Изменить размер шрифта - +
Да, главный итог двадцатого века заключается в том, что скот вернули в стойло, что скот вернулся на ступень скота. Но это означает лишь то, что неудачная попытка послужит своего рода прививкой.

И поэтому таким прекрасным пророчеством представляется мне повесть Александра Житинского «Внук доктора Борменталя» (1991), потому что у Житинского Шарик оказался единственным приличным человеком среди всех, кто его оперировал и кто окружал, и в конце концов ему удалось сбежать. Правда, я затрудняюсь понять, что с ним должно произойти. Террором воспитать его нельзя, краковской колбасой тоже. Чудом? Но чудо с ним уже случилось, и он его не почувствовал. Поэтому вопрос об инструментах превращения Шарикова в человека остается до сих пор открытым. Тем больше меня радует то, что в ближайшее время России предстоит самой дать ответ на этот вопрос и, как всегда, оказаться впереди всего мира.

 

Илья Ильф и Евгений Петров

Ильф и Петров и… Воланд

 

Мы поговорим сегодня о двух наиболее выдающихся культурных проектах конца 1920-х – начала 1930-х годов. Это дилогия о Бендере (1927, 1932), которая должна была стать трилогией, но не стала, и это «Мастер и Маргарита» (1925), роман, который являет собой чрезвычайно сложный синтез мистического романа, плутовского в огромной степени и реалистического.

Поговорим сначала о Бендере, потому что история написания романа о нем во многих смыслах уникальна. Это роман о плуте, написанный двумя плутами, точнее, плутами раздвоенными: Ильф и Петров всегда шутили над тем, что в любых командировках их пытаются поставить на довольствие как одного человека.
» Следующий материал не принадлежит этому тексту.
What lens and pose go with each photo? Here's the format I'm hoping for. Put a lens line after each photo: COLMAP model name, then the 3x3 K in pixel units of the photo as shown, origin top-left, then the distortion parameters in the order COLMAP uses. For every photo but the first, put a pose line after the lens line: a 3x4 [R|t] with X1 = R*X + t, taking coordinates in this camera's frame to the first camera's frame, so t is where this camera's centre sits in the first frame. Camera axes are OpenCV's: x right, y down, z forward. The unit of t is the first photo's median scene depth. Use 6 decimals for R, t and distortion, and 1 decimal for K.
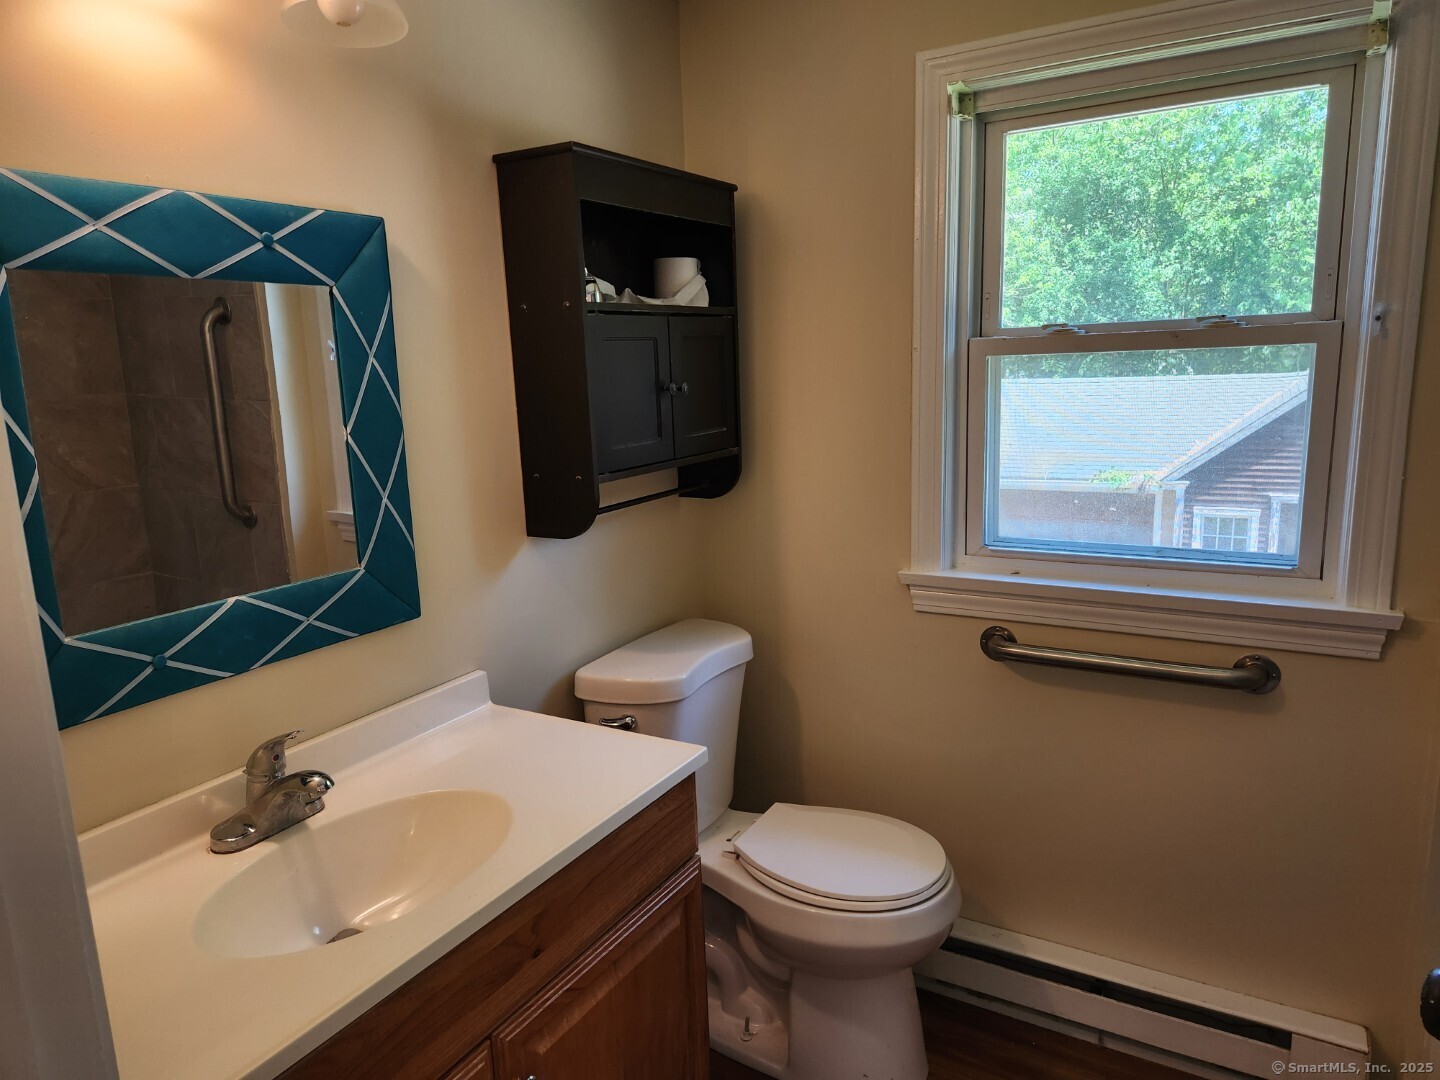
lens RADIAL K [[957.2, 0, 720.0], [0, 957.2, 540.0], [0, 0, 1]] dist [0.073018, -0.063716]
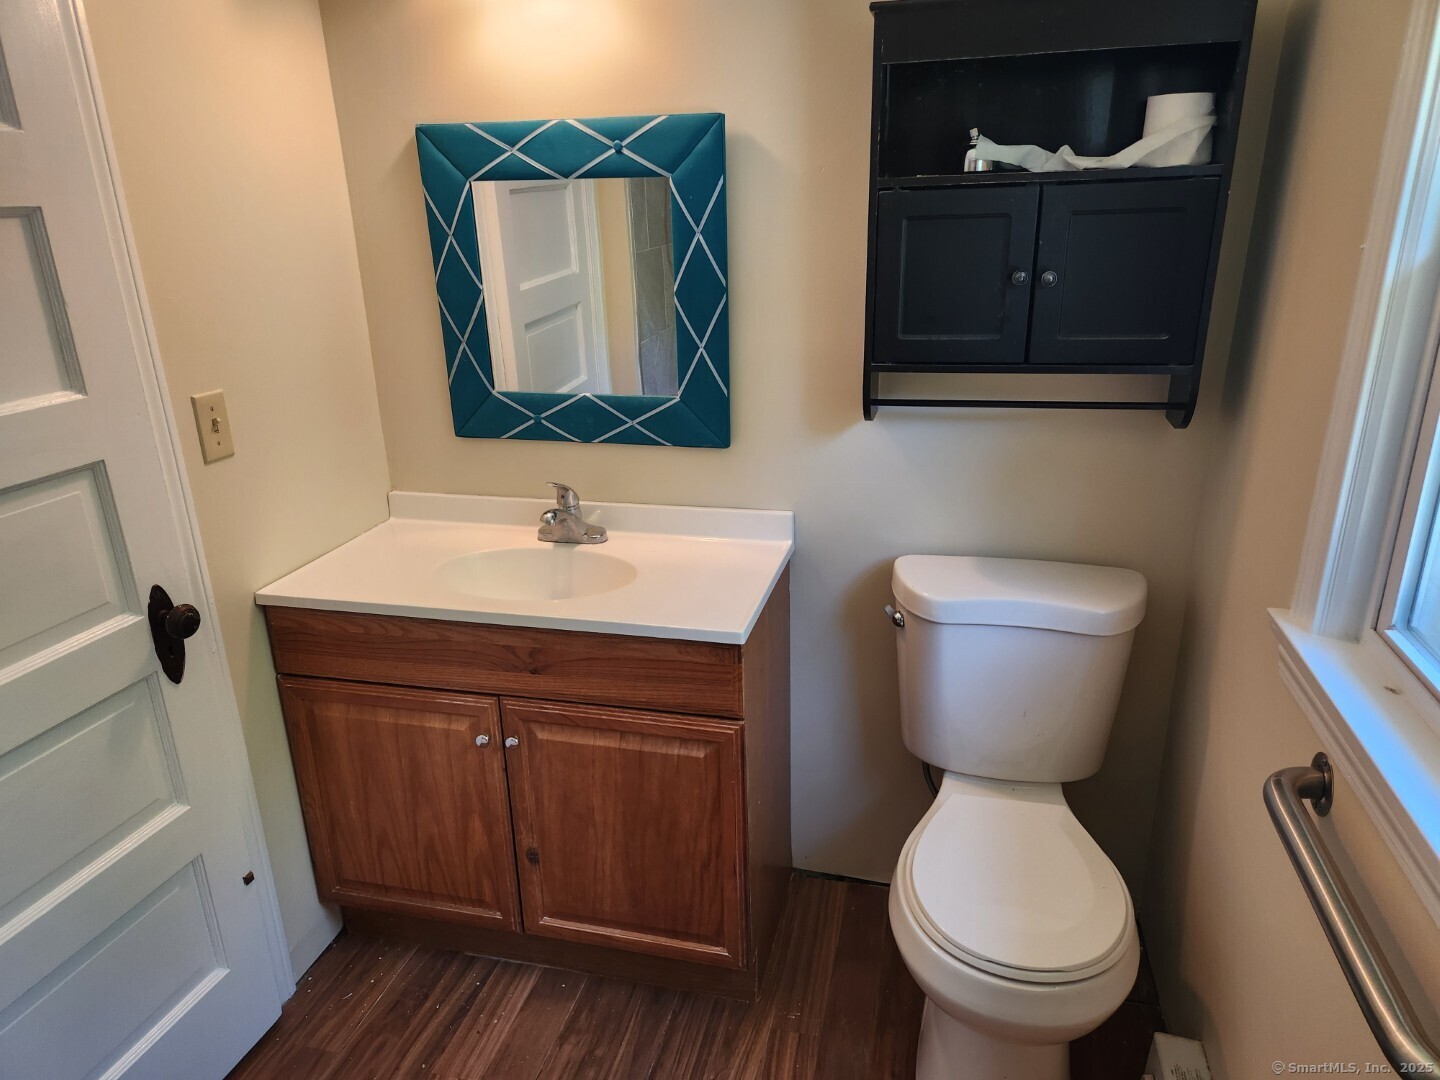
lens RADIAL K [[957.2, 0, 720.0], [0, 957.2, 540.0], [0, 0, 1]] dist [0.073018, -0.063716]
pose [[0.290888, 0.342066, -0.893518, 0.945308], [-0.169985, 0.937523, 0.303573, -0.207934], [0.941536, 0.063579, 0.330860, 0.658347]]
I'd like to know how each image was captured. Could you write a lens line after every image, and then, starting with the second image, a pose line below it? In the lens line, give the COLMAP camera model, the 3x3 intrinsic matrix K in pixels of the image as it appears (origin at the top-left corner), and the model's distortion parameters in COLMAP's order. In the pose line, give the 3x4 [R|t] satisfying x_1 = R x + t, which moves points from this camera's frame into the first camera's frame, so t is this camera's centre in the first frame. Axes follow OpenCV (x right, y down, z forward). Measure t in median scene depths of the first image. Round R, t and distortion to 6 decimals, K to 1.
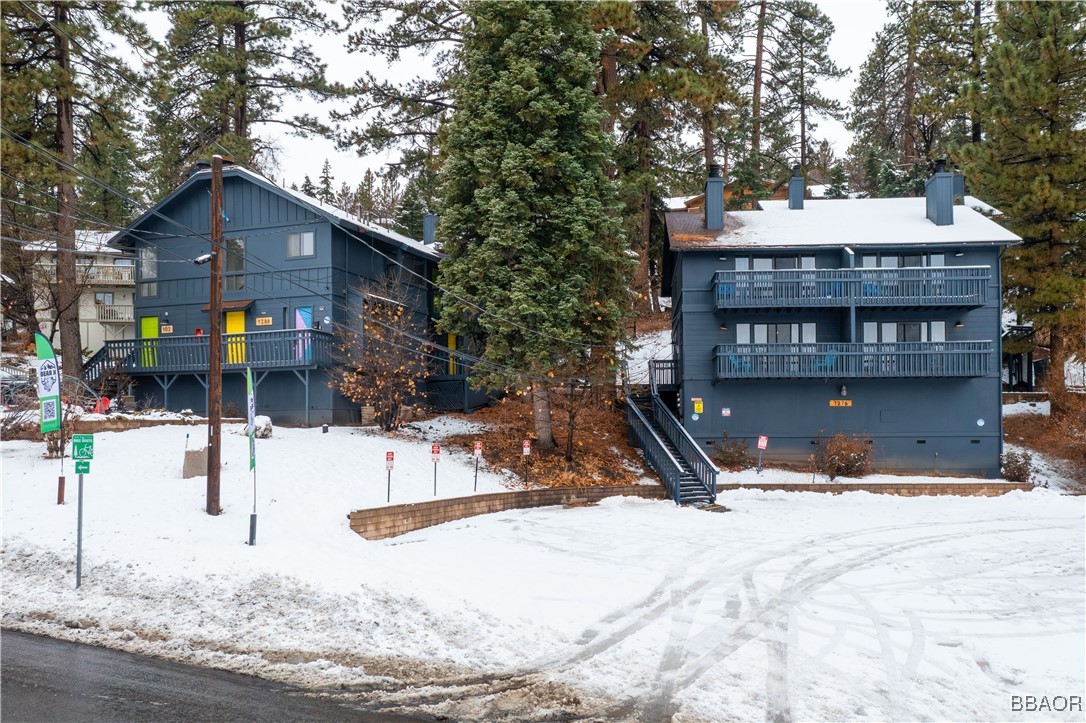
lens RADIAL K [[902.9, 0, 582.7], [0, 902.9, 423.6], [0, 0, 1]] dist [-0.011889, 0.103573]
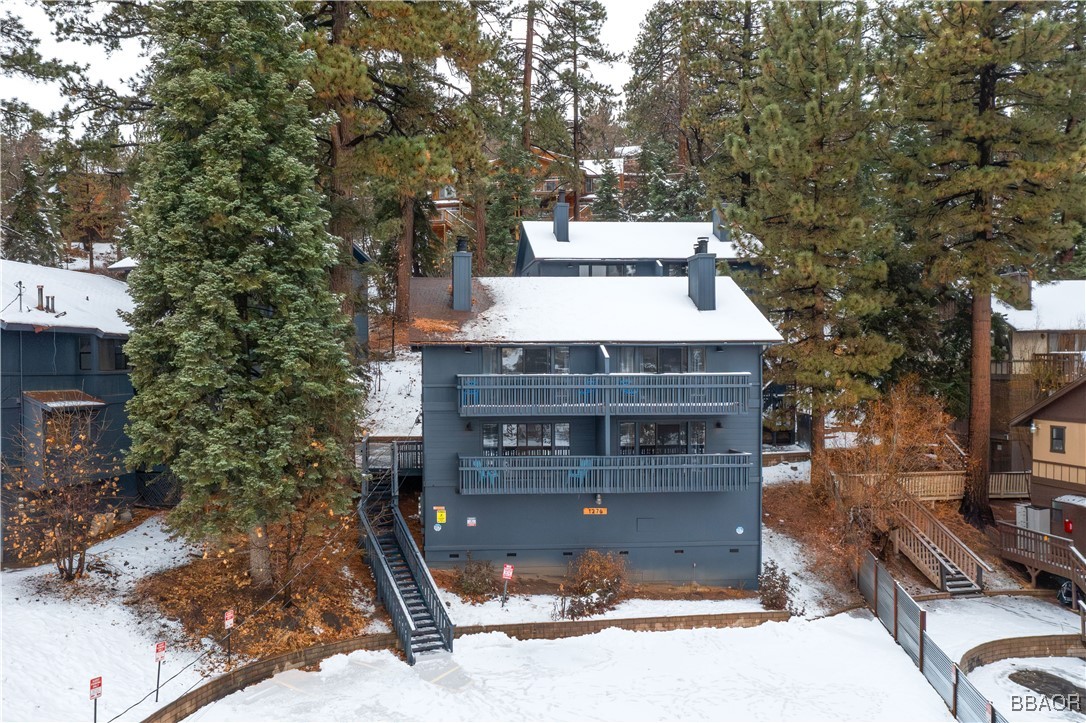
lens RADIAL K [[908.5, 0, 476.8], [0, 908.5, 388.3], [0, 0, 1]] dist [0.016731, 0.013054]
pose [[0.992766, -0.002246, 0.120042, 0.057616], [-0.003562, 0.998834, 0.048147, -0.200475], [-0.120011, -0.048227, 0.991601, 0.105606]]
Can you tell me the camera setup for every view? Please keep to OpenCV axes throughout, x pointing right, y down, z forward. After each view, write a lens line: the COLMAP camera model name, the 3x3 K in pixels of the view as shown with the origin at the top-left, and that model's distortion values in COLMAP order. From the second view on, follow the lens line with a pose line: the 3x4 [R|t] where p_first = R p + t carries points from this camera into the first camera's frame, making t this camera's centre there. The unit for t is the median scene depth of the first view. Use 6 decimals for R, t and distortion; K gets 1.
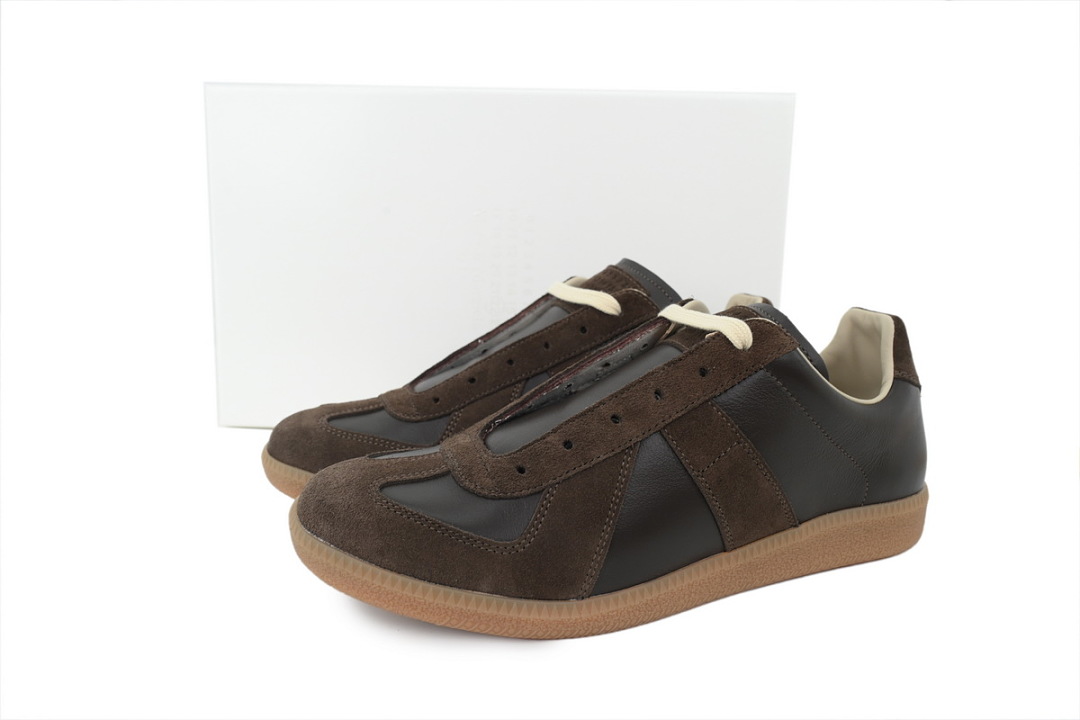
lens RADIAL K [[806.7, 0, 540.0], [0, 806.7, 360.0], [0, 0, 1]] dist [0.043274, -0.000267]
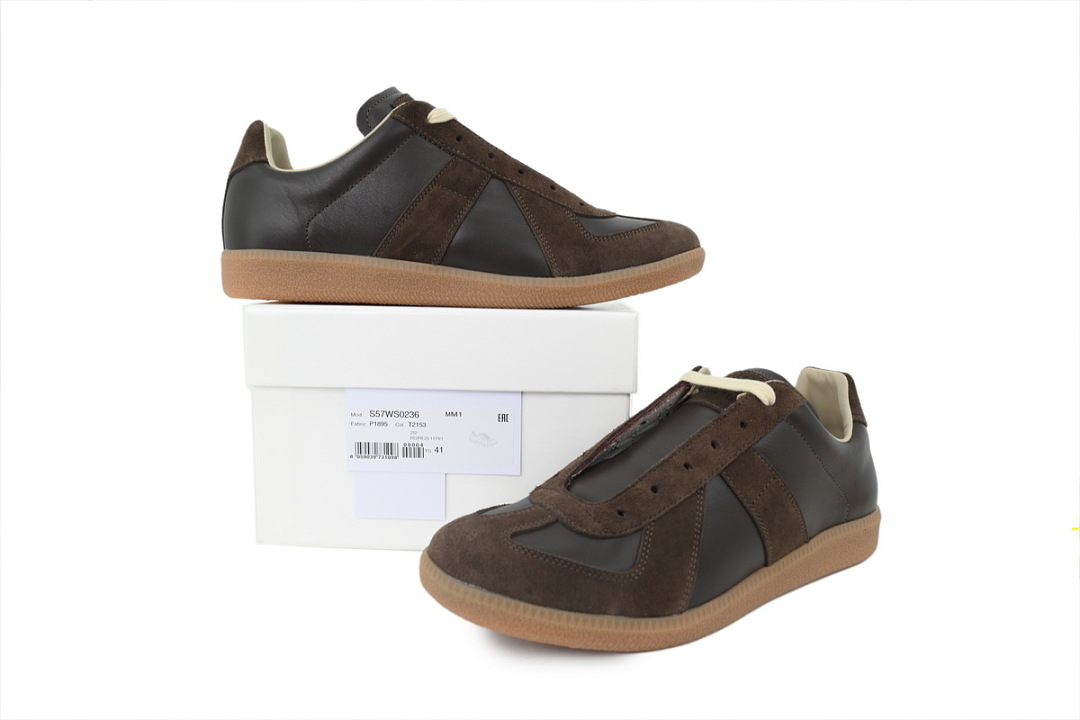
lens RADIAL K [[806.7, 0, 540.0], [0, 806.7, 360.0], [0, 0, 1]] dist [0.043274, -0.000267]
pose [[0.972849, -0.038298, 0.228251, -0.415054], [0.053796, 0.996621, -0.062067, -0.026329], [-0.225103, 0.072661, 0.971622, -0.184021]]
Происхождение Ильфа и Петрова одесское. Как они опять же шутили, когда одна половина автора еще сосала соску, другая его половина лазила за сиренью на второе еврейское кладбище, упоминаемое и в «Одесских рассказах» Бабеля. Ильфа и Петрова разделяли пять с половиной лет, но при этом они имели поразительное внешнее и внутреннее сходство. Познакомились они в редакции газеты «Гудок», куда главный мотор первого культурного проекта Валентин Петрович Катаев привел своего ближайшего друга и младшего брата Евгения Петровича Катаева. Это тот самый Женечка, персонаж сначала «Белеет парус», там его зовут Павлик, а впоследствии всей катаевской автобиографической прозы. Это тот самый брат Женечка, родами которым умерла мать.

Евгений, взявший псевдоним Петров по приходе в «Гудок», был человек рано созревший и сформировавшийся. Вспоминая начало работы над «Двенадцатью стульями» в неосуществленной, оставшейся в набросках книге «Мой друг Ильф», Евгений Петров пишет открытым текстом:

У нас не было истин, всё было скомпрометировано, все мировоззрения были отброшены. Ирония заменяла нам мировоззрения.

Забегая немного вперед, когда Ильф и Петров показали Катаеву первые главы, тот сказал:

– Знаете ли вы, что вашему пока еще не дописанному роману предстоит не только долгая жизнь, но также и мировая слава?

Вот парадокс: книга, которая писалась для денег и развлечения, оказалась вдруг практически библией советской интеллигенции. Библией в буквальном смысле, потому что она разошлась на цитаты, фразами из нее признавались в любви, выражали соболезнования, предлагали дружбу. Она стала лексиконом советского читателя. Как же это вышло?

Катаев, как сам писал в «Алмазном венце», носился тогда со своей теорией движущегося героя. Ему казалось, что создать широкую панораму – это привлечь персонажа, постоянно меняющего среду обитания и профессии. Он придумал написать советский авантюрный роман, который, с одной стороны, сочетал бы в себе приключенческий характер, динамичный, с чертами западного романа тех времен – романа-фельетона, а с другой стороны, заключал бы глубокую сатирическую картину тогдашнего русского общества.